Extracted records ->

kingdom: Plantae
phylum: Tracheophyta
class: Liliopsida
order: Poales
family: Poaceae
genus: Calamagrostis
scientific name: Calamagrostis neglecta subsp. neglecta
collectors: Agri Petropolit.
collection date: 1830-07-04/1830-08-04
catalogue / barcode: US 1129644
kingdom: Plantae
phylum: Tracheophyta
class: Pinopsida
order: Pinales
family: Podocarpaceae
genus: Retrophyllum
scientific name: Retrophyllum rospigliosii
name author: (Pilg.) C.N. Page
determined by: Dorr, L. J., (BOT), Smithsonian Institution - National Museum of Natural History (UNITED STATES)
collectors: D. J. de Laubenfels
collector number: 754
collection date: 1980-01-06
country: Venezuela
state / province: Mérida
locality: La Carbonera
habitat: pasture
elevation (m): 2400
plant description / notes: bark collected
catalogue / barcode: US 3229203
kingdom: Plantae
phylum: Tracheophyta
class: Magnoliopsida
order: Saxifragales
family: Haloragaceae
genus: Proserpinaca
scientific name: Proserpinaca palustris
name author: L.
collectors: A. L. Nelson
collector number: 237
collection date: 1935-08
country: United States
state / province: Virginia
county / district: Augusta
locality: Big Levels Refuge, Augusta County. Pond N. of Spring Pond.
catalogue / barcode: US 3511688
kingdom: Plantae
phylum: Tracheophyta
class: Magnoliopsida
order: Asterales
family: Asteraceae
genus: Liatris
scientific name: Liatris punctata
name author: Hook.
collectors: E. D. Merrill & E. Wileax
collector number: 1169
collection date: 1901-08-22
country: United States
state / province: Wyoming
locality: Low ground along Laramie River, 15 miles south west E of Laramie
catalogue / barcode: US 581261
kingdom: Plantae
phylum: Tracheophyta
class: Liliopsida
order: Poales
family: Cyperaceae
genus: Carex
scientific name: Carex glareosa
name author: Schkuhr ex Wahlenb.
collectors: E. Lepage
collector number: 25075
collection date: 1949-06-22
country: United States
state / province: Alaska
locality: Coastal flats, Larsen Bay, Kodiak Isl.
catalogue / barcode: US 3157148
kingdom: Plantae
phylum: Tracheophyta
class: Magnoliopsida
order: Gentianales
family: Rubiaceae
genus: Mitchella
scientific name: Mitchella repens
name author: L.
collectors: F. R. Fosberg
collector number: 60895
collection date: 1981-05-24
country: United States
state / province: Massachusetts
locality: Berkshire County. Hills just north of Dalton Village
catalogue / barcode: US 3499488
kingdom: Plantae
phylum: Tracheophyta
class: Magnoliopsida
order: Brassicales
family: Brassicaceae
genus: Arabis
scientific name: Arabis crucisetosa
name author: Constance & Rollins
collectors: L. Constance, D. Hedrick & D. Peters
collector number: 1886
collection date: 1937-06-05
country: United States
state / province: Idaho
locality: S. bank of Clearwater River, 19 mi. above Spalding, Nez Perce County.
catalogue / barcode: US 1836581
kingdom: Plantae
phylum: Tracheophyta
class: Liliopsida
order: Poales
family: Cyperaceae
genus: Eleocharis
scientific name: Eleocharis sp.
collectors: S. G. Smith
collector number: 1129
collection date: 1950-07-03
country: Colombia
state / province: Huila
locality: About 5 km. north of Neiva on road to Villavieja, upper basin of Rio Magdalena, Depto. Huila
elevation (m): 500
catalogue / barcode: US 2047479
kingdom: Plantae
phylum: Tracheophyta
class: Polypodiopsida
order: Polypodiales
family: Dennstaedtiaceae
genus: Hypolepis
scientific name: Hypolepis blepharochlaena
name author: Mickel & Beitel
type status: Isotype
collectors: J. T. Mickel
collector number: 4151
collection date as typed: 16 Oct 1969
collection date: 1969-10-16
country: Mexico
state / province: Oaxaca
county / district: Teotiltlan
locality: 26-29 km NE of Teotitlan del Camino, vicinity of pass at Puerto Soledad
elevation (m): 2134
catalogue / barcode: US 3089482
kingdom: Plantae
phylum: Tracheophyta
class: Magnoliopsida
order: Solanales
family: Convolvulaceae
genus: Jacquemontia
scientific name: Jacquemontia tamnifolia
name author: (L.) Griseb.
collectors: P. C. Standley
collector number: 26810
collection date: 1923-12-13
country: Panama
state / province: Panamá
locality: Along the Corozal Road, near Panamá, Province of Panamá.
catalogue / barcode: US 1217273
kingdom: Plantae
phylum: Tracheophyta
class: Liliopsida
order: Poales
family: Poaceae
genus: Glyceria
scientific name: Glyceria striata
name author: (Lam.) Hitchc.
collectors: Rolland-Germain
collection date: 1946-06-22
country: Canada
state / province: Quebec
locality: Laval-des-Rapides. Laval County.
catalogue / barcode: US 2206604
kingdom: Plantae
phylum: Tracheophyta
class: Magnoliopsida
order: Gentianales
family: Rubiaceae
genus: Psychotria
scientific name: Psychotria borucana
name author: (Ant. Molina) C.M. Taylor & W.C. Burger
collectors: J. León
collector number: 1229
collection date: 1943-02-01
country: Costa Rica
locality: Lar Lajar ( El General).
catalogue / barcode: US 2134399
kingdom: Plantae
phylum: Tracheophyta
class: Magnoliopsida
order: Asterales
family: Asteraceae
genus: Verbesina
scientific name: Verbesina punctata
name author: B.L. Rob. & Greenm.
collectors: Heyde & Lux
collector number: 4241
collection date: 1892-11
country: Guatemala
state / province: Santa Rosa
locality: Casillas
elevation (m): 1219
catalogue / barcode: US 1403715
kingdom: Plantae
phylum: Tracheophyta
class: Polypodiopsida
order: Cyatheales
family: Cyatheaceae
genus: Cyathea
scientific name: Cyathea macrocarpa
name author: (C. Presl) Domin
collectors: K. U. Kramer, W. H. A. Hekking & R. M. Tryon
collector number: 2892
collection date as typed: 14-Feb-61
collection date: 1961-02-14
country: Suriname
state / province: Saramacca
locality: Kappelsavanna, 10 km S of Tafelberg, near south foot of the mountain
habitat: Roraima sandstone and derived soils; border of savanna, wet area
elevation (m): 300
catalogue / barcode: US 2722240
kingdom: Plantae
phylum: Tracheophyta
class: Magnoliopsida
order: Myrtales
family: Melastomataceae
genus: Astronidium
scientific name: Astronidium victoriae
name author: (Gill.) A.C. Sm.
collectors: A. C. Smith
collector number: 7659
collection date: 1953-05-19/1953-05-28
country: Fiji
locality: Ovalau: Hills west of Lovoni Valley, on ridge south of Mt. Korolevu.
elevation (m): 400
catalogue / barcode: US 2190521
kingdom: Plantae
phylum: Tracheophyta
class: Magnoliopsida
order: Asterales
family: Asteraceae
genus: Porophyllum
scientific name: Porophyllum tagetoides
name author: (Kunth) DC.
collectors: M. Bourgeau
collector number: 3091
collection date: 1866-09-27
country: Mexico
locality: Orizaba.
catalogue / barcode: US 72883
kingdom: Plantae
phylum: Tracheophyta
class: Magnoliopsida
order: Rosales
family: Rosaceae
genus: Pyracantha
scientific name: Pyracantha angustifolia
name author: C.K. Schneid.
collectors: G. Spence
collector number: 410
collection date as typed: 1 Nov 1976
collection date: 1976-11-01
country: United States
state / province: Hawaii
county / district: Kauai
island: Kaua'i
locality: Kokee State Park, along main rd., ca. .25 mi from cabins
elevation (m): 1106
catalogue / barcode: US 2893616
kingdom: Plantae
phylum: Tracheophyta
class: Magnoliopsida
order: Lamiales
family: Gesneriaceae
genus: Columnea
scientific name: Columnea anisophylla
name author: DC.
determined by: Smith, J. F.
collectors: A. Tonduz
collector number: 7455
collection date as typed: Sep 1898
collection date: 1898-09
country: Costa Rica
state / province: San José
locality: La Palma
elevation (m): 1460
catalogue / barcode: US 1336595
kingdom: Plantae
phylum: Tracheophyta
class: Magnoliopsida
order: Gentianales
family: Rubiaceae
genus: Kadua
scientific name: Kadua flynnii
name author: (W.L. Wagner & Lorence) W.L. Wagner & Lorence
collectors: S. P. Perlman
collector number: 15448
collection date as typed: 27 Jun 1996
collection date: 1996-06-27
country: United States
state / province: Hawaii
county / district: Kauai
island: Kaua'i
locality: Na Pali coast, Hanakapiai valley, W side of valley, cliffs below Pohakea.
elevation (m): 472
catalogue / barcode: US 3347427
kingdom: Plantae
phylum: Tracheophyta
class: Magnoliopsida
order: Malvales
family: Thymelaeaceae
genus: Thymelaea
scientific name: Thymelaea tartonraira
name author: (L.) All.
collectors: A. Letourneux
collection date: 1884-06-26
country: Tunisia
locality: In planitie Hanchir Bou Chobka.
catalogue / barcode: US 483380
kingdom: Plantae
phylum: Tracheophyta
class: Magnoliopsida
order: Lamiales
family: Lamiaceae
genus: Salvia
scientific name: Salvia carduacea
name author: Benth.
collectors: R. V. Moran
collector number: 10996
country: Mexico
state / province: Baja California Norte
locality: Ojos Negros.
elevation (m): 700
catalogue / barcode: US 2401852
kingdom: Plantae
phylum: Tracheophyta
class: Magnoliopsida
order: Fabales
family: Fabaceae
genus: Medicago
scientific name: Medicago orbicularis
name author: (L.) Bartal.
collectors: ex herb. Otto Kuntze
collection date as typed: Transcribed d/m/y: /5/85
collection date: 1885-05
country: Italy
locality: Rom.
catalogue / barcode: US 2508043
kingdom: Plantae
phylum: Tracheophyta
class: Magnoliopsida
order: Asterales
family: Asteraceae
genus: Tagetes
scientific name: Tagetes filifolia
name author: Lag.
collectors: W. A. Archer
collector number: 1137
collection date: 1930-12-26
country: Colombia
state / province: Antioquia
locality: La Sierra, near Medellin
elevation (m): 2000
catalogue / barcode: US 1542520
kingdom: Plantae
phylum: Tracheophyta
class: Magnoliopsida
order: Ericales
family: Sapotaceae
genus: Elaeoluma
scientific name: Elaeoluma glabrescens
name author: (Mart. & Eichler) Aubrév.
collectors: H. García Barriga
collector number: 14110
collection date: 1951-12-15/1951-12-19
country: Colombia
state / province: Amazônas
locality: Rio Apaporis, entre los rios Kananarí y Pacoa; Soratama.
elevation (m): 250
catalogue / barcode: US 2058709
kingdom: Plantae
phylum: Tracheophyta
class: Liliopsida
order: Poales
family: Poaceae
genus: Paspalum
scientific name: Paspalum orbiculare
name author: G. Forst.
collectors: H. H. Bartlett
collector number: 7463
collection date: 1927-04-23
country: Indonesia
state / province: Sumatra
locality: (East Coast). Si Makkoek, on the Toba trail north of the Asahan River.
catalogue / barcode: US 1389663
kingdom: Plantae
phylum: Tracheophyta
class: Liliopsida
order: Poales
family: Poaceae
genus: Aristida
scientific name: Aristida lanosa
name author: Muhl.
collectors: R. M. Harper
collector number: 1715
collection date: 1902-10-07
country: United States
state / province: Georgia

Required task -> Please turn the part of the material above that opens with the line containing "genus: Liatris" and closes with the line containing "collection date: 1949-06-22", both of those lines included, into a numbered list with one line per item and any blank lines dropped.

Task response ->
1. genus: Liatris
2. scientific name: Liatris punctata
3. name author: Hook.
4. collectors: E. D. Merrill & E. Wileax
5. collector number: 1169
6. collection date: 1901-08-22
7. country: United States
8. state / province: Wyoming
9. locality: Low ground along Laramie River, 15 miles south west E of Laramie
10. catalogue / barcode: US 581261
11. kingdom: Plantae
12. phylum: Tracheophyta
13. class: Liliopsida
14. order: Poales
15. family: Cyperaceae
16. genus: Carex
17. scientific name: Carex glareosa
18. name author: Schkuhr ex Wahlenb.
19. collectors: E. Lepage
20. collector number: 25075
21. collection date: 1949-06-22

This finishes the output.